▸ **Texte à lire**

- - -

Restons religieux

«J’men câlice», t-shirt, Montréal, octobre 2016

L’Oreille tendue, au cours des dernières semaines, a consacré quelques textes au sacre québécois d’inspiration religieuse et à ses richesses, d’hostie à crisse, en passant par tabarnak, son favori.

À cet herbier lexical, il manquait calice et ses variantes.

Ce mot pose la même question que ciboire, celle de sa prononciation.

Il y a ceux qui défendent calisse.

«Calice d’hostie de tabernacle !», «Calice de ciboire d’hostie !» et «Christ de calice de tabernacle !» (Roch Carrier, la Guerre, yes sir !, p. 18, p. 77 et p. 108).

«Nom de Dieu ! ils feraient mieux de chier dans leur potage ! Maudit calice ! On va leur vomir dans la gueule, leur clouer le bec et les faire dégueuler par les trous de nez, ces enculés !» (John Farrow, la Dague de Cartier, p. 252).

«Criss de tabarnak d’hostie de calice de ciboire d’étole de viarge, oussé kié le sacramant de calice de morceau de casse-tête du tabarnak !» (François Blais, Vie d’Anne-Sophie Bonenfant, p. 124).

«Han ? Tu m’prends-tu pour un cave, des fois ? Qu’ess’ tu veux ? Jus’ m’donner ton cash pis ta mont’, ou ben tu veux-tu qu’on t’en calisse une en plus ?» (le Tueur, p. 40).

Il y a ceux qui préfèrent un a postérieur, pour faire câlisse, voire colisse.

«le règne d’Alice-ma-câlisse était bel et bien terminé» (Sophie Létourneau, Polaroïds, p. 33).

«Aujourd’hui Maurice s’en câlisse» (Arseniq33, «Boîte à malle»).

«Dans l’intervalle, y a douze crisses de Tamouls qui ont hijacké des avions pour les câlicer un peu partout sur la gueule de l’oncle Sam» (Samuel Archibald, Arvida, p. 84).

- - -

▸ **Données enregistrées**
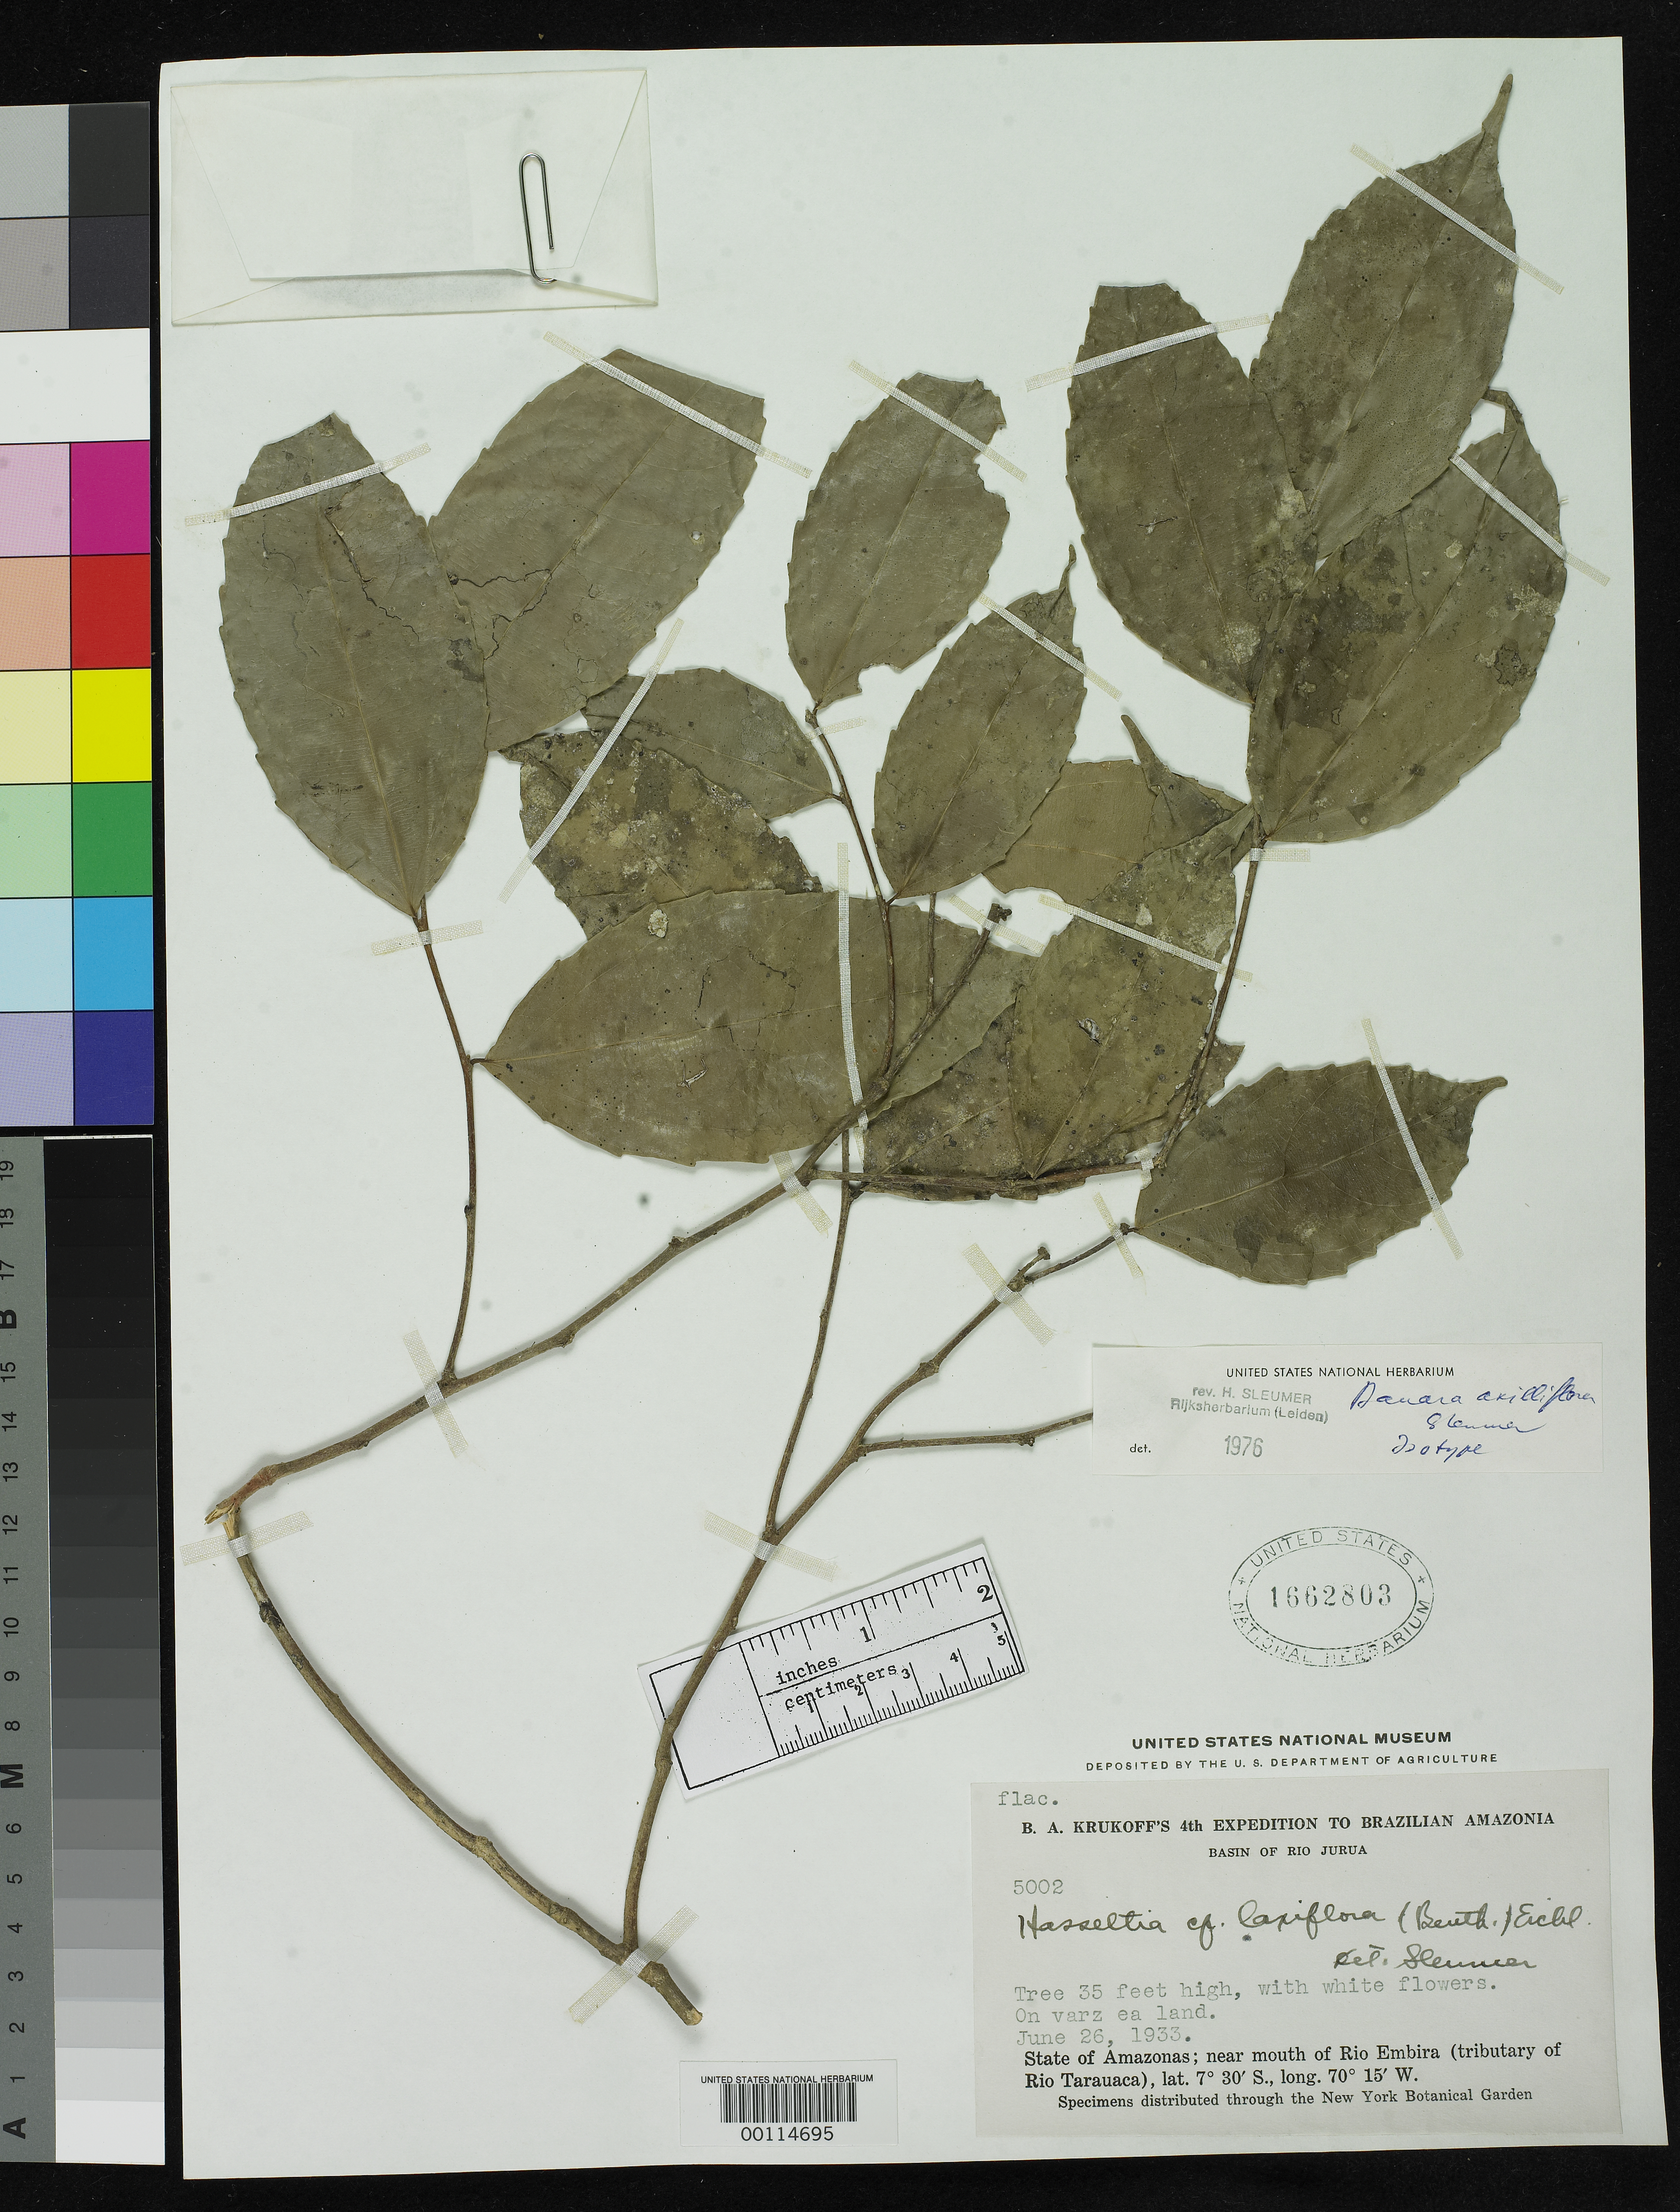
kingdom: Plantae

- - -

▸ **Les consignes**
(a) Traduisez en anglais cette phrase du texte sur les sacres québécois : « Ce mot pose la même question que ciboire, celle de sa prononciation. »
(b) Reprenez le passage du texte sur les sacres québécois qui commence par « À cet herbier » et se poursuit jusqu'à « qui défendent calisse. », en substituant « inventaire lexical » à « herbier lexical ».

▸ **Les réponses**
(a) This word raises the same question as ciboire: that of its pronunciation.

(b)
À cet inventaire lexical, il manquait calice et ses variantes.

Ce mot pose la même question que ciboire, celle de sa prononciation.

Il y a ceux qui défendent calisse.